Directions:
1 – Name every area of Leeds that the Wortley High School text says the school served.
2 – According to the Wortley High School text, which school did Wortley High School replace when it opened?
3 – Write a continuation of the Wortley High School text, starting after its last sentence.

Location
- Swallow Crescent Wortley Leeds, West Yorkshire, LS12 4RB England 53°47′29″N 1°36′20″W﻿ / ﻿53.791505°N 1.605630°W

Information
- Established: September 1992 (As Wortley High School) September 2009 (As SHCC)
- Closed: August 2009 (As Wortley High School) 4 July 2011 (as SHCC - Demolished, 2013)
- Local authority: City of Leeds

= Wortley High School =

Wortley High School was a smaller than average secondary school which served an area of high socio-economic deprivation in the Wortley, Armley, and Bramley areas of Leeds, West Yorkshire, England, before it merged with local high school West Leeds High School. Before its merger it became an Arts College. The school opened in September 1992 as a replacement for Silver Royd Girls school. It was turned into a high school for both, In June 2009 the school announced it would be closing following a merger with West Leeds High School. The students had their last day on 17 July 2009. In September 2009 Students returned with both sites being Swallow Hill Community College. The site only lasted as Swallow Hill Community College for 2 years between 2009 and 2011. All students moved to the newest built Congress Mount site on 4 July 2011.

==Pupils==
A higher than average proportion of pupils were eligible for free school meals. The school accepted a number of pupils who were challenging or difficult to place in schools elsewhere in the district. Relatively few pupils were from minority ethnic groups but there was a recent increase in the number of pupils from refugee families. The number of pupils with English as an additional language was well below average. The number of pupils with learning difficulties and/or disabilities was higher than average, including the proportion of pupils who had statements of special educational need. Wortley was one of two schools in Leeds to provide a resource for pupils with complex speech and language difficulties.

Data shown:
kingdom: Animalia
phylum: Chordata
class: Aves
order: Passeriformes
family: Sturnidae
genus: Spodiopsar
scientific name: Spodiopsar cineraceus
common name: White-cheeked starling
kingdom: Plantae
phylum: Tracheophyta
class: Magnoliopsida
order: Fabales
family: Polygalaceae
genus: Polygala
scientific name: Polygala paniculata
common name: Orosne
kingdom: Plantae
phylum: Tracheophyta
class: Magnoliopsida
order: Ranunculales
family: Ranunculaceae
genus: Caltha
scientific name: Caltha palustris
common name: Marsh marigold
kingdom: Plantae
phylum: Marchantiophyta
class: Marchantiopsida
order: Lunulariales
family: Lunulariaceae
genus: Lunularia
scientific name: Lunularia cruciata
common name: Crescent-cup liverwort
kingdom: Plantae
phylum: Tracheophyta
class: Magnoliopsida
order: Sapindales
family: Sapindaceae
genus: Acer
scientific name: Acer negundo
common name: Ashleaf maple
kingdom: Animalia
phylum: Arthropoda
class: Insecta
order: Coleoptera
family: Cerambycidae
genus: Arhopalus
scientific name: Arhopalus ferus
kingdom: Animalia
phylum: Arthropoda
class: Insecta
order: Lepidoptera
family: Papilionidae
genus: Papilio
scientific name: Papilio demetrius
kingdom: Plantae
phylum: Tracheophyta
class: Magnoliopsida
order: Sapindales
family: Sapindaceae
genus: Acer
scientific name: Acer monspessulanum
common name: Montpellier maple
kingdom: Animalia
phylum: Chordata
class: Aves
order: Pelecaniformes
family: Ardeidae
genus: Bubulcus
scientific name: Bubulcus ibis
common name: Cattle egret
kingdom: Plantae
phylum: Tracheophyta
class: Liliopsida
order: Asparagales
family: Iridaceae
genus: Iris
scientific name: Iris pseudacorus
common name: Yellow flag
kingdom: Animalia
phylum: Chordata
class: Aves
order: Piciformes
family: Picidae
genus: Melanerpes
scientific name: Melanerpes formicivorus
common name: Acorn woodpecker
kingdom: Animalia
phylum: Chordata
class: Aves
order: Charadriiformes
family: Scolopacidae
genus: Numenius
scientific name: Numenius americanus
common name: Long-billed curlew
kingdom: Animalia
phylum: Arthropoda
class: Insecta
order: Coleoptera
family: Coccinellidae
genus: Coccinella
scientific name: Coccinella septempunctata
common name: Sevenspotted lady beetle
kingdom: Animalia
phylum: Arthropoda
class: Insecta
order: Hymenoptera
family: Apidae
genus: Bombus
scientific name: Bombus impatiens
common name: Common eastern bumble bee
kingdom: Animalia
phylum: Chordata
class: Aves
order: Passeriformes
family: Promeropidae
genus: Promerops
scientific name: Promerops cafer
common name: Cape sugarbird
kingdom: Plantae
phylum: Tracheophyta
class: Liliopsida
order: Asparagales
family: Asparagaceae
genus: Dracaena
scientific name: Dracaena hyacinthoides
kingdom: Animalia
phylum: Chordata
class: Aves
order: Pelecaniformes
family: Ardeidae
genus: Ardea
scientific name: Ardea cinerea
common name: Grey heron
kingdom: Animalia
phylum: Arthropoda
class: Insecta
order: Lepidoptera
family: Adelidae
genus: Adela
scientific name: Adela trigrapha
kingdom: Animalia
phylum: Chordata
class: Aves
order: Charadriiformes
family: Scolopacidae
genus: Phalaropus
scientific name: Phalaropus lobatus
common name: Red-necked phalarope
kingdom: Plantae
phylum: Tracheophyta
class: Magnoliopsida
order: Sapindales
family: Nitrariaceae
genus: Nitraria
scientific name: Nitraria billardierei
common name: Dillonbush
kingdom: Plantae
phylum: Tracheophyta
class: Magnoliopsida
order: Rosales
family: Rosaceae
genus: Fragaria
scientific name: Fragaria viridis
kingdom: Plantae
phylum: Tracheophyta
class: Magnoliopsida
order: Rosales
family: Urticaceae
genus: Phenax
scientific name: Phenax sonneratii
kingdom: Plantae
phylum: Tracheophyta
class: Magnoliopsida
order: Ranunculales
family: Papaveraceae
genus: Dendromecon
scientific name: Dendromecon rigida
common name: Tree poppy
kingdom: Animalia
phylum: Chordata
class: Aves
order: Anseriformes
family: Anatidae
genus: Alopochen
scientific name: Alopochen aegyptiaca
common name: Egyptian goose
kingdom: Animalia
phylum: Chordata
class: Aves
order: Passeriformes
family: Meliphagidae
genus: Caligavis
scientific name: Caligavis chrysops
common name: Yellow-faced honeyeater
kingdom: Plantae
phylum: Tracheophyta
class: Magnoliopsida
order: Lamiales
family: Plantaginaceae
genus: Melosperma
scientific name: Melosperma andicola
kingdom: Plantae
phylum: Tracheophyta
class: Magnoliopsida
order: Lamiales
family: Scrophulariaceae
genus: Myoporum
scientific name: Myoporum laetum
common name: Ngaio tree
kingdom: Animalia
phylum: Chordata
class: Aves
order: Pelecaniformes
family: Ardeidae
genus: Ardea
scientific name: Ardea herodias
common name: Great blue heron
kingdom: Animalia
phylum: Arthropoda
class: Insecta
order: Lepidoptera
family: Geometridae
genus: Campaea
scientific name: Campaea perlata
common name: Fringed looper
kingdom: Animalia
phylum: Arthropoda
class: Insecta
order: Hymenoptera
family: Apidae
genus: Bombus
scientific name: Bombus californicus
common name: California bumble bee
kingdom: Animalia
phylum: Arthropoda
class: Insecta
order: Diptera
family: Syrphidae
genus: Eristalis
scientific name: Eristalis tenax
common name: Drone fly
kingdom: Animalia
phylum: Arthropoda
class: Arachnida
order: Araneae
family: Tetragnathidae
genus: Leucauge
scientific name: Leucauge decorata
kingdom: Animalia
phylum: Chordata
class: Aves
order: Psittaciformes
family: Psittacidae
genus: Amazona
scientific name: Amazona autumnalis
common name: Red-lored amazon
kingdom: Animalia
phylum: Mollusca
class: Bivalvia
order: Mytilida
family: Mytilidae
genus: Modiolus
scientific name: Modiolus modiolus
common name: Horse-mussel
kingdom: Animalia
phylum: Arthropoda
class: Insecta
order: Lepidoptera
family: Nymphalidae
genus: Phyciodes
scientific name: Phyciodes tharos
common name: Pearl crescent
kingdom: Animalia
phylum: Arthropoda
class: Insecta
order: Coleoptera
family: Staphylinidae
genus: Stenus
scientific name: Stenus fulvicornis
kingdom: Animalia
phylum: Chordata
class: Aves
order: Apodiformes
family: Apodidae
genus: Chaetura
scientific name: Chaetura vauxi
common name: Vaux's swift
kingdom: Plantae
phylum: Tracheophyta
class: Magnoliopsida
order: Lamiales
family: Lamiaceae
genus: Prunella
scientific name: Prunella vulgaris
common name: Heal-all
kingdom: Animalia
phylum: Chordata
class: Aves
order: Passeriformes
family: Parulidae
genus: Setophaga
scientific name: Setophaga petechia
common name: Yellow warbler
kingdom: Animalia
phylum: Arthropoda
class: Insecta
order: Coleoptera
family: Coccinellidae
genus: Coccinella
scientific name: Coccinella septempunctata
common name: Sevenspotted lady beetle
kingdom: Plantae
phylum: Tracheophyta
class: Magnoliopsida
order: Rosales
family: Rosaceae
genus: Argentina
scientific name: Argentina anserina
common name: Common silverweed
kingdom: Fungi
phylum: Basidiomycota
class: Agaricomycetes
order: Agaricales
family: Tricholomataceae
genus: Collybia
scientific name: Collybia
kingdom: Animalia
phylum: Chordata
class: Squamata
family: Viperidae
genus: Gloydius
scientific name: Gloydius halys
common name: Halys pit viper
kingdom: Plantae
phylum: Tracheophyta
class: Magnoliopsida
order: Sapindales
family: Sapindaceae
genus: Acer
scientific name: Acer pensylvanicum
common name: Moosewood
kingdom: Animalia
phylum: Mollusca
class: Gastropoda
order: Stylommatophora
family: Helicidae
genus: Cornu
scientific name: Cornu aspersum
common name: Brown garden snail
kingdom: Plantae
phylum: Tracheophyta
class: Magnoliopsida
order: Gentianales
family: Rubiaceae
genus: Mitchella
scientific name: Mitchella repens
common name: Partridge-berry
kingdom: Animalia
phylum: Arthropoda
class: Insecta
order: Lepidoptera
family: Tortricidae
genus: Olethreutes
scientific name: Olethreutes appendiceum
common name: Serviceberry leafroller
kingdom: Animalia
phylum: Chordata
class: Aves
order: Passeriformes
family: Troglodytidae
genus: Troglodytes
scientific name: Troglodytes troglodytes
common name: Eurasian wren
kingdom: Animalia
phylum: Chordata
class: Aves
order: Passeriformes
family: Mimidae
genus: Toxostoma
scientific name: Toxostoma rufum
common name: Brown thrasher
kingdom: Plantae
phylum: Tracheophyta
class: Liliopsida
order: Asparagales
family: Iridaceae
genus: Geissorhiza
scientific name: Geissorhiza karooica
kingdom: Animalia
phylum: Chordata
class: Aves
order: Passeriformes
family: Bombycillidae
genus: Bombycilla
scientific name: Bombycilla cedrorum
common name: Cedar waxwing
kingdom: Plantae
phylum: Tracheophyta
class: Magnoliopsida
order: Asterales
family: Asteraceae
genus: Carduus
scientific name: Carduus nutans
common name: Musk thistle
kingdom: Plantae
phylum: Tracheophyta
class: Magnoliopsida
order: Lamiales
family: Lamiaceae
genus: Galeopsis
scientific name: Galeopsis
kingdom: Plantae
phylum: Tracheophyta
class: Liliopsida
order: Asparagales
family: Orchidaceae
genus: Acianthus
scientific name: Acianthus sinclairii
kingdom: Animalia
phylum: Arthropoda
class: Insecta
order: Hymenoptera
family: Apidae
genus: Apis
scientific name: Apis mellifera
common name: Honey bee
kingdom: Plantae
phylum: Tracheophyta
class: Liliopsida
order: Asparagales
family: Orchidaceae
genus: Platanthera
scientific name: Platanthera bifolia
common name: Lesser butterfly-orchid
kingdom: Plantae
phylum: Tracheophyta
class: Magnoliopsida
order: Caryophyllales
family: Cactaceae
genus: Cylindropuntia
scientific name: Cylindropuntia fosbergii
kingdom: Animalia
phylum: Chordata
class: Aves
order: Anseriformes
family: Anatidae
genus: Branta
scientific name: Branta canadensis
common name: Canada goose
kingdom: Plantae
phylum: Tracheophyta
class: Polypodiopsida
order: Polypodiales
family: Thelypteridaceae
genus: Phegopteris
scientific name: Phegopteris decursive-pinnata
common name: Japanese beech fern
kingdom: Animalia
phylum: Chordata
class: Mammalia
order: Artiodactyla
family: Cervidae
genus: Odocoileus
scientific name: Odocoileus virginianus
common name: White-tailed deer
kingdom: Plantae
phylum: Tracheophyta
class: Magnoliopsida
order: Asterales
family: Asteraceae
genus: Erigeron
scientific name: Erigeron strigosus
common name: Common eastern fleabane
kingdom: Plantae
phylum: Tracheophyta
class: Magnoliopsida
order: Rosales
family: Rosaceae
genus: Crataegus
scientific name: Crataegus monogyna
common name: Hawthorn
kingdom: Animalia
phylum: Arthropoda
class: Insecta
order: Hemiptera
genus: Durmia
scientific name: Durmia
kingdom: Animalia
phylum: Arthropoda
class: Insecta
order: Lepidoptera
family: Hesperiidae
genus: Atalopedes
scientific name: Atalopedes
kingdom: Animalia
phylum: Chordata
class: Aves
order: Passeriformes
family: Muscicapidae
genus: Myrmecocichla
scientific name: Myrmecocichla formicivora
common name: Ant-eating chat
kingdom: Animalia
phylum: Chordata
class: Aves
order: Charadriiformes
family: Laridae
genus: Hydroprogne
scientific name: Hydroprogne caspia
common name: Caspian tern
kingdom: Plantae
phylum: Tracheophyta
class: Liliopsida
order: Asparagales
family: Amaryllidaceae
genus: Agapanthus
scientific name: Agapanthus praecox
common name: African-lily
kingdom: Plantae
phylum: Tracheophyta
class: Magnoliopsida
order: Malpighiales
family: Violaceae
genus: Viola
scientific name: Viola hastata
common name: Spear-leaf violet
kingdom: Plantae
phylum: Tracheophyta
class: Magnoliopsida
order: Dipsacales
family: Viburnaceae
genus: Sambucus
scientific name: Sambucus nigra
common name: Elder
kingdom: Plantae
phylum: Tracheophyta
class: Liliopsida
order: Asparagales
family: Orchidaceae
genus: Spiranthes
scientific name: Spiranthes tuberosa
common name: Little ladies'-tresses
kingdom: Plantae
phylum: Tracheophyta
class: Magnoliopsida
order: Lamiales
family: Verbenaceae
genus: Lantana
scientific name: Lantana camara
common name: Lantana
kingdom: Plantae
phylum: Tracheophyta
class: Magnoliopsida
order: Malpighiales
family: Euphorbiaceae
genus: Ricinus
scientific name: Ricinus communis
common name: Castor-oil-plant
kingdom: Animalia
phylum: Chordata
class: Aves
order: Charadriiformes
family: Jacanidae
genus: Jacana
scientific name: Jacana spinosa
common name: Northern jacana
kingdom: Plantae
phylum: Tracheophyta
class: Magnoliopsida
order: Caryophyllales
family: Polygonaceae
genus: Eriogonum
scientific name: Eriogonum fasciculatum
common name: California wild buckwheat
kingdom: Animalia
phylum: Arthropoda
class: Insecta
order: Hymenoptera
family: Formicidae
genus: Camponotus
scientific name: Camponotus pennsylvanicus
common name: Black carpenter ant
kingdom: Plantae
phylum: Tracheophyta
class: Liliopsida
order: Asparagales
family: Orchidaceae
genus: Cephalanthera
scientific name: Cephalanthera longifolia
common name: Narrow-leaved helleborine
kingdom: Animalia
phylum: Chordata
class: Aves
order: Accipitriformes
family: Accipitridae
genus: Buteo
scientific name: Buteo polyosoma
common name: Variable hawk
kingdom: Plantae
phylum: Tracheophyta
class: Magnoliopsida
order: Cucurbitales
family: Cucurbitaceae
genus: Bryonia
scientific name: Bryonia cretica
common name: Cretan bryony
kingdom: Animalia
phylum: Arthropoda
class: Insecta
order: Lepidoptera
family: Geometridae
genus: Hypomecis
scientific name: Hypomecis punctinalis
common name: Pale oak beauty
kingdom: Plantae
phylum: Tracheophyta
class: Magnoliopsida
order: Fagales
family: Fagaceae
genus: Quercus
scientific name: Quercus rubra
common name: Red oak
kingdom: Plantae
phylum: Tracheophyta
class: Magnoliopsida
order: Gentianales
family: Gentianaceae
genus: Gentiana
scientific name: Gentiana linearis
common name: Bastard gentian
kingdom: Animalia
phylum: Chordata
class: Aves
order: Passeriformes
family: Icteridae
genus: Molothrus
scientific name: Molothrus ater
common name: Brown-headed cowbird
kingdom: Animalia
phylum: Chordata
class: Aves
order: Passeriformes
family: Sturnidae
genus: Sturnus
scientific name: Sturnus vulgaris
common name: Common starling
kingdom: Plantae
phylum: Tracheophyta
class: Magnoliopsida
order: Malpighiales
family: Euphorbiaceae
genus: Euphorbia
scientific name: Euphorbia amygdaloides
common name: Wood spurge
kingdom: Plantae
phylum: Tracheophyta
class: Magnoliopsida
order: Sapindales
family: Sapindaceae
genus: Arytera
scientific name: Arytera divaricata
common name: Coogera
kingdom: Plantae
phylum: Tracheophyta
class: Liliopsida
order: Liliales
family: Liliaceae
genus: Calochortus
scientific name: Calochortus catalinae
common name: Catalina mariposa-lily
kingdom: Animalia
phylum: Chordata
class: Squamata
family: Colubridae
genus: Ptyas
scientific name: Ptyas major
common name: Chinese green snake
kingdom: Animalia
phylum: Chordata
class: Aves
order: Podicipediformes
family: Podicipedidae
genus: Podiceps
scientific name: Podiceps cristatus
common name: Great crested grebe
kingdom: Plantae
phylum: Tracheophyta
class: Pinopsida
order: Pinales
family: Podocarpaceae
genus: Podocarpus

Task results:
1 – Wortley, Armley, Bramley

2 – Silver Royd Girls school

3 –
==Organisation==
The school was part of a federation with a neighbouring school, with which it amalgamated in 2009 as part of the Building Schools for the Future plans in the district. Sixth form partnerships existed with neighbouring schools and were being developed to increase the range of provision for pupils aged 16 to 19.

==Replacement==
In 2006 West Leeds High School was told that it would be merging with Wortley High School to form one new school. This was said to be due to the falling birth rate in the local area. Both schools opposed the merger saying merging would create more faults than benefits. The new school is being built on the Congress Mount site. The Wortley High site will be used as an annex for the lower years until the school's admissions are reduced. In 2009 the school closed and merged with local high school West Leeds High School to form the new Swallow Hill Community College.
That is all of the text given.